Чехов знал, до чего он договорился в “Скучной истории” и в “Иванове”. Некоторые критики тоже знали и поставили ему это на вид. Не берусь сказать, что именно — боязнь ли общественного мнения, или ужас пред сделанными открытиями, или то и другое вместе, но, очевидно, у Чехова был момент, когда он решился во что бы то ни стало покинуть занятую им позицию и повернуть назад. Плодом такого решения была “Палата № 6”. В этом рассказе действующим лицом является все тот же знакомый нам чеховский человек, доктор. И обстановка довольно привычная, хотя несколько измененная. В жизни доктора ничего особенного не произошло. Он попал в провинциальную дыру и постепенно, все сторонясь от людей и жизни, дошел до состояния совершенной безвольности, которая в его представлении стала идеалом человеческого существования. Он ко всему равнодушен, начиная со своей больницы, в которой он почти не бывает, где царствует пьяный и грубый фельдшер, где обирают, залечивают больных.

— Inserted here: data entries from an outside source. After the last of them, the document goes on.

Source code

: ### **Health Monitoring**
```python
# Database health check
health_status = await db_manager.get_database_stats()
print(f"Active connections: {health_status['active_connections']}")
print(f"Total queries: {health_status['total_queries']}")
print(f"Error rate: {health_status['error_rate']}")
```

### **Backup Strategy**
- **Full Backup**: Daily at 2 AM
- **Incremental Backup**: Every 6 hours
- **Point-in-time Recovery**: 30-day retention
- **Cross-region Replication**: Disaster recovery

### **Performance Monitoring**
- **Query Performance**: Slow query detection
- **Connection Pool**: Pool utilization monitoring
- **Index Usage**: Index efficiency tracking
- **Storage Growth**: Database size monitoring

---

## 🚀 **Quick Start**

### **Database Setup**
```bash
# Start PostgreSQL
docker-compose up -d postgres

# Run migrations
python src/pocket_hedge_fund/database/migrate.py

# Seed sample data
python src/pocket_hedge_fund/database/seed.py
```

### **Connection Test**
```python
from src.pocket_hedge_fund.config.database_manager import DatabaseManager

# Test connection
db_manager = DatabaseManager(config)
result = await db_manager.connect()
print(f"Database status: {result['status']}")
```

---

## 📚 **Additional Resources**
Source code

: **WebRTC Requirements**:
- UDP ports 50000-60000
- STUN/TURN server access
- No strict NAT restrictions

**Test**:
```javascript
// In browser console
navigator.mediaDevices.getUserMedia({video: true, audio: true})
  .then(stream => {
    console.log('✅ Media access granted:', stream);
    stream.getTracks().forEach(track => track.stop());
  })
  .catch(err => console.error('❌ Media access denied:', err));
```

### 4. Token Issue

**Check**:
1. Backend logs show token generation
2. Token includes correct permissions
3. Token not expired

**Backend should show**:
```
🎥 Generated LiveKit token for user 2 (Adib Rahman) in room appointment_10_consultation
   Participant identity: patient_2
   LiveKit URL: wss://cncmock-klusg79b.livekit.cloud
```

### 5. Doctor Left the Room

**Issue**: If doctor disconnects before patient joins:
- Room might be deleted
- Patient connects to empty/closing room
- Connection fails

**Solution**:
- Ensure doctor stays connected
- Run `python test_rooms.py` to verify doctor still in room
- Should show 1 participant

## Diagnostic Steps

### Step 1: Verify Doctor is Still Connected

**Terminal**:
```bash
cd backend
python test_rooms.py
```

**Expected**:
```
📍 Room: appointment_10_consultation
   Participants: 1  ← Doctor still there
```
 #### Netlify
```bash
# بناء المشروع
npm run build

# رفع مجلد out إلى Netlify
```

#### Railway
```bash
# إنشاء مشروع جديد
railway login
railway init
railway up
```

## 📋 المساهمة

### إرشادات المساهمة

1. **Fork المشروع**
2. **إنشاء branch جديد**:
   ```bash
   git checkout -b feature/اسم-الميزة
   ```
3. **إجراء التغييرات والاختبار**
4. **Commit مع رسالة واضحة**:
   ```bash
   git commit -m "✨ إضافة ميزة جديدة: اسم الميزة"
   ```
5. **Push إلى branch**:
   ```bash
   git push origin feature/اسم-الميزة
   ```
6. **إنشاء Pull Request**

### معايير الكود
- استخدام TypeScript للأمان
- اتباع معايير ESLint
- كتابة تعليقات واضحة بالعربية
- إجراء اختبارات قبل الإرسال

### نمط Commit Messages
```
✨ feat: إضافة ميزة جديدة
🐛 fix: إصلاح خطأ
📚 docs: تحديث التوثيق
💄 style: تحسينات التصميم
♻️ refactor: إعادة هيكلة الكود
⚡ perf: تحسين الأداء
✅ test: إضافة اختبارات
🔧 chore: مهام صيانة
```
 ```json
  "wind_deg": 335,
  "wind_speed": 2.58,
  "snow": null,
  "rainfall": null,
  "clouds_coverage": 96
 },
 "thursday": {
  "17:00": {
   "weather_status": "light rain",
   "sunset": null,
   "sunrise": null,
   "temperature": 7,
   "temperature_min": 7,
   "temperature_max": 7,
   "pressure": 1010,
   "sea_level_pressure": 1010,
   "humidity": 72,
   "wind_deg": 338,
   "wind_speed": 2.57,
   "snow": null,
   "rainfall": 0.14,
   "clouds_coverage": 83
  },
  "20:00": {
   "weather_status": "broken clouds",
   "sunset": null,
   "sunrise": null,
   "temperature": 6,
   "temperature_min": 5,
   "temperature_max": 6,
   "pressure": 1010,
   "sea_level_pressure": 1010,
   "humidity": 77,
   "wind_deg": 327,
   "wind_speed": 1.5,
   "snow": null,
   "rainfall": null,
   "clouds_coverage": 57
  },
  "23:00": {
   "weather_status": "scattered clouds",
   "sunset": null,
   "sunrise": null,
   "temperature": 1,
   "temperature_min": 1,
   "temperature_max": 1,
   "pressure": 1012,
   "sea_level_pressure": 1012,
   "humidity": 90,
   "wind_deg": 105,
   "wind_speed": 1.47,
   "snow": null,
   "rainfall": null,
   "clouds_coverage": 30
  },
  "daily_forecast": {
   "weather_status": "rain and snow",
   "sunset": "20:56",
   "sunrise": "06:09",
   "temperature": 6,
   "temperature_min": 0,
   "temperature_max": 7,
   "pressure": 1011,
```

В психиатрическом отделении хозяйничает сторож из отставных солдат, справляющийся кулаками с неспокойными пациентами. Доктору — все равно, точно он живет где-то далеко, в ином мире и не понимает того, что происходит на его глазах. Случайно попадает он в психиатрическое отделение и вступает в беседу с одним из больных. Больной жалуется ему на порядки, точнее, на отвратительные беспорядки в отделении. Доктор спокойно выслушивает его слова, но реагирует на них не делом, а словами же. Он пытается доказать своему сумасшедшему собеседнику, что внешние условия не могут на нас иметь никакого влияния. Сумасшедший не соглашается, говорит ему дерзости, представляет возражения, в которых, как в мыслях многих помешанных, наряду с бессмысленными утверждениями встречаются очень глубокие замечания. Даже, пожалуй, первых очень мало, так что по разговору и не догадаешься, что имеешь дело с больным. Доктор в восторге от своего нового знакомства, но пальцем о палец не ударит, чтоб облегчить чем-нибудь его. Теперь, как и прежде, несчастный находится во власти сторожа, который при малейшем неповиновении бьет его. Больной, доктор, окружающие, вся обстановка больницы и квартиры доктора описаны с удивительным талантом. Все настраивает к абсолютному несопротивлению и фаталистическому равнодушию: пусть пьянствуют, дерутся, грабят, насильничают — все равно, так, видно, предопределено на высшем совете природы. Исповедуемая доктором философия бездействия точно подсказана и нашептана неизменными законами человеческого существования. Кажется, нет сил вырваться из ее власти. До сих пор все более или менее в чеховском стиле. Но конец — совсем иного рода. Доктор сам, благодаря интригам своего коллеги, попадает в психиатрическое отделение больницы в качестве пациента. Его лишают свободы, запирают в больничном флигеле и даже бьют, бьет тот самый сторож, с которым он учил мириться своего сумасшедшего собеседника и на глазах у этого собеседника. Доктор мгновенно пробуждается, точно от сна. В нем является жажда борьбы, протеста. Правда, он тут же умирает, но идея все-таки торжествует. Критика могла считать себя вполне удовлетворенной — Чехов открыто покаялся и отрекся от теории непротивления. И, кажется, “Палату № 6” в свое время очень сочувственно приняли. Кстати прибавим, что доктор умирает очень красиво: в последние минуты видит стадо оленей и т. п.